The rest of the DNA sequence within a creature (e.g., the nuclear DNA) is inherited from both parents. Because of the biparental manner (e.g., from both parents) in which this DNA is inherited, God could have created the kinds with DNA differences from the start, and at least two independent lines of evidence argue that this is true.12 Thus, nuclear DNA also records a timeline pointing to a recent origin for species, a timeline that makes testable predictions.
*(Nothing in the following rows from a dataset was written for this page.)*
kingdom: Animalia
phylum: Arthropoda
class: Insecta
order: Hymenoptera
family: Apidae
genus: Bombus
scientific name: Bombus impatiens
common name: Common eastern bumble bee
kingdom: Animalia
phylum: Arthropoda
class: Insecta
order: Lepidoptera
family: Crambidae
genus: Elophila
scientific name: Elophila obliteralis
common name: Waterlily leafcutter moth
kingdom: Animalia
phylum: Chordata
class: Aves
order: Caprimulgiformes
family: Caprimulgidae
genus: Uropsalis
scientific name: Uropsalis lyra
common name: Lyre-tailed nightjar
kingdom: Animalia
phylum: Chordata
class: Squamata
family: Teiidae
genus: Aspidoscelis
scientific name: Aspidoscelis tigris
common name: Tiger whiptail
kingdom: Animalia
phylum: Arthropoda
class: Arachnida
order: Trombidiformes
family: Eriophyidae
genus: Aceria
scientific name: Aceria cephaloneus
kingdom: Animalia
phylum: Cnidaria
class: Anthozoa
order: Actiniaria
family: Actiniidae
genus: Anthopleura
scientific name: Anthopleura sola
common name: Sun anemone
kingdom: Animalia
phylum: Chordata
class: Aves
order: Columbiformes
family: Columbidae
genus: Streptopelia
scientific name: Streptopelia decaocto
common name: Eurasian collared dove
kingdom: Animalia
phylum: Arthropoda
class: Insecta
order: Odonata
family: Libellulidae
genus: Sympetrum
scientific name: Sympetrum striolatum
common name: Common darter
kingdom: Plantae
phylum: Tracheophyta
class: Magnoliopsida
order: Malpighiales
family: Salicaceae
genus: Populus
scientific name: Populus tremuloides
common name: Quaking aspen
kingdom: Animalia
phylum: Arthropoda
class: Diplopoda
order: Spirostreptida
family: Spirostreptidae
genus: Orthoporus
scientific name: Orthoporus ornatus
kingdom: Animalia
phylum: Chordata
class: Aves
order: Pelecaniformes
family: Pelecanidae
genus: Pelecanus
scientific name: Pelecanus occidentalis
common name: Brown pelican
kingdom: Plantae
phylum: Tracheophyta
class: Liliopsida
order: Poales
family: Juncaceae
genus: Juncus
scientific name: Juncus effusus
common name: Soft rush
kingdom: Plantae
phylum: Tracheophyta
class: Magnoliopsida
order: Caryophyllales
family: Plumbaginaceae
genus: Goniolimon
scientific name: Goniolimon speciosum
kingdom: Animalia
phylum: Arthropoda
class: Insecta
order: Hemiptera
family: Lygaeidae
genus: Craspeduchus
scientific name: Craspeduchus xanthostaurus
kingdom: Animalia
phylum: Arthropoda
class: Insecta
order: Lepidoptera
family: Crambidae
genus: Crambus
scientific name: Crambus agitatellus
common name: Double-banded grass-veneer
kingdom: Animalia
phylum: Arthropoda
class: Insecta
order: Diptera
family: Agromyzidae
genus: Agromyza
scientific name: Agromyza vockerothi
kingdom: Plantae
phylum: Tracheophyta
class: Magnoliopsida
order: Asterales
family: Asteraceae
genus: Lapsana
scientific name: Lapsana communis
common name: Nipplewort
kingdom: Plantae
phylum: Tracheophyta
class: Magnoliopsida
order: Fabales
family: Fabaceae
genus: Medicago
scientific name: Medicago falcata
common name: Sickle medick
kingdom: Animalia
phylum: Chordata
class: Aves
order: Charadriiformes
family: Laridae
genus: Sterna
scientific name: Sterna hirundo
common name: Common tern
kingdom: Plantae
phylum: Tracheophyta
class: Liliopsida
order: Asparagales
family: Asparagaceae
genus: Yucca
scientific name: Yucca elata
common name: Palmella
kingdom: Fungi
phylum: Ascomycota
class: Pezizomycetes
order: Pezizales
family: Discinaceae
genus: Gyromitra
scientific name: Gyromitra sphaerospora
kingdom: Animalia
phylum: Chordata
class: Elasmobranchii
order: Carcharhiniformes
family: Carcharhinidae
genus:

Conversely, the fact that so many nuclear DNA differences were present from the start has tremendous implications for the plausibility of speciation on the young-earth timescale. With millions of DNA differences—massive amounts of DNA variety—encoded into each kind from the start of their existence, the potential for speciation is mind-boggling. Combined with the fact that species can recover enormous population sizes in very short amounts of time, in addition to the fact that the vast majority of DNA sequences within a creature appear to be functional, these results demonstrate that millions of species in a few thousand years is not only plausible, it is also probable.